#### [Task statement]
Put every line of the records below into a single numbered list, leaving out any blank lines.
[start Data for this task]
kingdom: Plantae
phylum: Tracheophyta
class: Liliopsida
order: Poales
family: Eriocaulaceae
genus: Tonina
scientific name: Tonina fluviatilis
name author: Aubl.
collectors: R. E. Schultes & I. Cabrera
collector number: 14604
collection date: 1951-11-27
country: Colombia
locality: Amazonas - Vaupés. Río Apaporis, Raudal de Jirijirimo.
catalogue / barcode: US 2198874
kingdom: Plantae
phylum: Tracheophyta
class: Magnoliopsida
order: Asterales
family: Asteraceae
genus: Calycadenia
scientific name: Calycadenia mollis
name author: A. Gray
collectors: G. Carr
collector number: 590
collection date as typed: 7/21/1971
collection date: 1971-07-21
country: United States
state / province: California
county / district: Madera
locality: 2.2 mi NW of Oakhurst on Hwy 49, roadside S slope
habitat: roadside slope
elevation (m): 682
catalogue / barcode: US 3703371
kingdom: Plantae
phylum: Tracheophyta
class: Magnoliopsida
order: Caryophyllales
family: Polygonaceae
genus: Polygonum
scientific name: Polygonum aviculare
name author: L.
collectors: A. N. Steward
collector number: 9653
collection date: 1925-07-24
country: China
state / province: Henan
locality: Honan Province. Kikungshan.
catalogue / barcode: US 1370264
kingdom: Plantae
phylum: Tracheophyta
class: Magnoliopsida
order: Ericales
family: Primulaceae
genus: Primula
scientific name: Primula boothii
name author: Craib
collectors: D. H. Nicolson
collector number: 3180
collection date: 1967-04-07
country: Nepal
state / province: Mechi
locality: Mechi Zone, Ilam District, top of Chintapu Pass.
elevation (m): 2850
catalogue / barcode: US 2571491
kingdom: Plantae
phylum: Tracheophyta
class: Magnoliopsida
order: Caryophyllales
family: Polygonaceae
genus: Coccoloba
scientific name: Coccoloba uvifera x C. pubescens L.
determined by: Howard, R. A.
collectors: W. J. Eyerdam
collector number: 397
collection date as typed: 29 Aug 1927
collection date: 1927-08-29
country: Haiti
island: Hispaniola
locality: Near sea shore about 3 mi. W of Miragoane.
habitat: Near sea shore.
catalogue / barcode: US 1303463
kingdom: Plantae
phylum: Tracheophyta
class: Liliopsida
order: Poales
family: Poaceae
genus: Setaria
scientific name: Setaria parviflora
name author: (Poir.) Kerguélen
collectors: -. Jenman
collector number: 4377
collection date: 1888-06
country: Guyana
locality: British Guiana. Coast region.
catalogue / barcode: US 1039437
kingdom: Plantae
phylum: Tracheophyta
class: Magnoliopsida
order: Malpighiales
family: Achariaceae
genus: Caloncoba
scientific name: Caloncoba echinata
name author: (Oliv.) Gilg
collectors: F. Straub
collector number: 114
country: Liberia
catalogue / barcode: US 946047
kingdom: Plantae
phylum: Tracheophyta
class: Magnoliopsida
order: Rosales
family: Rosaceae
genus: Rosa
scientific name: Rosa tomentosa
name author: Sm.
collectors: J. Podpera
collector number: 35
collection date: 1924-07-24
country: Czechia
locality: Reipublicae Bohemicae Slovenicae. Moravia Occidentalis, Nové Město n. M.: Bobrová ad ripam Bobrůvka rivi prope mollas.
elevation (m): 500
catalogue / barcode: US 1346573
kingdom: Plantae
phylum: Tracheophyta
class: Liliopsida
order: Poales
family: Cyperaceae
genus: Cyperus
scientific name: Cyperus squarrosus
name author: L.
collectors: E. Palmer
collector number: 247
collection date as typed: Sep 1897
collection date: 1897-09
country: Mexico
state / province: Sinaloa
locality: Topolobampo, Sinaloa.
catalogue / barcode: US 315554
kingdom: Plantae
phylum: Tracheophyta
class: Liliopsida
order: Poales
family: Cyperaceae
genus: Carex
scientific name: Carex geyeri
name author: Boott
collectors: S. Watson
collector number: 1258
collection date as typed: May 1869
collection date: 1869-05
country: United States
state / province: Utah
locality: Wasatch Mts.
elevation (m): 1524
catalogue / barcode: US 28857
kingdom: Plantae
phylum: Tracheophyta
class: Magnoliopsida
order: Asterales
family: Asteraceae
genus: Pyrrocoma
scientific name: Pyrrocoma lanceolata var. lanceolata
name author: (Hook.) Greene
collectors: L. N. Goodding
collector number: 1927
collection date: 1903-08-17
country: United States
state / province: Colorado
[end Data for this task]
#### [Exercise output]
1. kingdom: Plantae
2. phylum: Tracheophyta
3. class: Liliopsida
4. order: Poales
5. family: Eriocaulaceae
6. genus: Tonina
7. scientific name: Tonina fluviatilis
8. name author: Aubl.
9. collectors: R. E. Schultes & I. Cabrera
10. collector number: 14604
11. collection date: 1951-11-27
12. country: Colombia
13. locality: Amazonas - Vaupés. Río Apaporis, Raudal de Jirijirimo.
14. catalogue / barcode: US 2198874
15. kingdom: Plantae
16. phylum: Tracheophyta
17. class: Magnoliopsida
18. order: Asterales
19. family: Asteraceae
20. genus: Calycadenia
21. scientific name: Calycadenia mollis
22. name author: A. Gray
23. collectors: G. Carr
24. collector number: 590
25. collection date as typed: 7/21/1971
26. collection date: 1971-07-21
27. country: United States
28. state / province: California
29. county / district: Madera
30. locality: 2.2 mi NW of Oakhurst on Hwy 49, roadside S slope
31. habitat: roadside slope
32. elevation (m): 682
33. catalogue / barcode: US 3703371
34. kingdom: Plantae
35. phylum: Tracheophyta
36. class: Magnoliopsida
37. order: Caryophyllales
38. family: Polygonaceae
39. genus: Polygonum
40. scientific name: Polygonum aviculare
41. name author: L.
42. collectors: A. N. Steward
43. collector number: 9653
44. collection date: 1925-07-24
45. country: China
46. state / province: Henan
47. locality: Honan Province. Kikungshan.
48. catalogue / barcode: US 1370264
49. kingdom: Plantae
50. phylum: Tracheophyta
51. class: Magnoliopsida
52. order: Ericales
53. family: Primulaceae
54. genus: Primula
55. scientific name: Primula boothii
56. name author: Craib
57. collectors: D. H. Nicolson
58. collector number: 3180
59. collection date: 1967-04-07
60. country: Nepal
61. state / province: Mechi
62. locality: Mechi Zone, Ilam District, top of Chintapu Pass.
63. elevation (m): 2850
64. catalogue / barcode: US 2571491
65. kingdom: Plantae
66. phylum: Tracheophyta
67. class: Magnoliopsida
68. order: Caryophyllales
69. family: Polygonaceae
70. genus: Coccoloba
71. scientific name: Coccoloba uvifera x C. pubescens L.
72. determined by: Howard, R. A.
73. collectors: W. J. Eyerdam
74. collector number: 397
75. collection date as typed: 29 Aug 1927
76. collection date: 1927-08-29
77. country: Haiti
78. island: Hispaniola
79. locality: Near sea shore about 3 mi. W of Miragoane.
80. habitat: Near sea shore.
81. catalogue / barcode: US 1303463
82. kingdom: Plantae
83. phylum: Tracheophyta
84. class: Liliopsida
85. order: Poales
86. family: Poaceae
87. genus: Setaria
88. scientific name: Setaria parviflora
89. name author: (Poir.) Kerguélen
90. collectors: -. Jenman
91. collector number: 4377
92. collection date: 1888-06
93. country: Guyana
94. locality: British Guiana. Coast region.
95. catalogue / barcode: US 1039437
96. kingdom: Plantae
97. phylum: Tracheophyta
98. class: Magnoliopsida
99. order: Malpighiales
100. family: Achariaceae
101. genus: Caloncoba
102. scientific name: Caloncoba echinata
103. name author: (Oliv.) Gilg
104. collectors: F. Straub
105. collector number: 114
106. country: Liberia
107. catalogue / barcode: US 946047
108. kingdom: Plantae
109. phylum: Tracheophyta
110. class: Magnoliopsida
111. order: Rosales
112. family: Rosaceae
113. genus: Rosa
114. scientific name: Rosa tomentosa
115. name author: Sm.
116. collectors: J. Podpera
117. collector number: 35
118. collection date: 1924-07-24
119. country: Czechia
120. locality: Reipublicae Bohemicae Slovenicae. Moravia Occidentalis, Nové Město n. M.: Bobrová ad ripam Bobrůvka rivi prope mollas.
121. elevation (m): 500
122. catalogue / barcode: US 1346573
123. kingdom: Plantae
124. phylum: Tracheophyta
125. class: Liliopsida
126. order: Poales
127. family: Cyperaceae
128. genus: Cyperus
129. scientific name: Cyperus squarrosus
130. name author: L.
131. collectors: E. Palmer
132. collector number: 247
133. collection date as typed: Sep 1897
134. collection date: 1897-09
135. country: Mexico
136. state / province: Sinaloa
137. locality: Topolobampo, Sinaloa.
138. catalogue / barcode: US 315554
139. kingdom: Plantae
140. phylum: Tracheophyta
141. class: Liliopsida
142. order: Poales
143. family: Cyperaceae
144. genus: Carex
145. scientific name: Carex geyeri
146. name author: Boott
147. collectors: S. Watson
148. collector number: 1258
149. collection date as typed: May 1869
150. collection date: 1869-05
151. country: United States
152. state / province: Utah
153. locality: Wasatch Mts.
154. elevation (m): 1524
155. catalogue / barcode: US 28857
156. kingdom: Plantae
157. phylum: Tracheophyta
158. class: Magnoliopsida
159. order: Asterales
160. family: Asteraceae
161. genus: Pyrrocoma
162. scientific name: Pyrrocoma lanceolata var. lanceolata
163. name author: (Hook.) Greene
164. collectors: L. N. Goodding
165. collector number: 1927
166. collection date: 1903-08-17
167. country: United States
168. state / province: Colorado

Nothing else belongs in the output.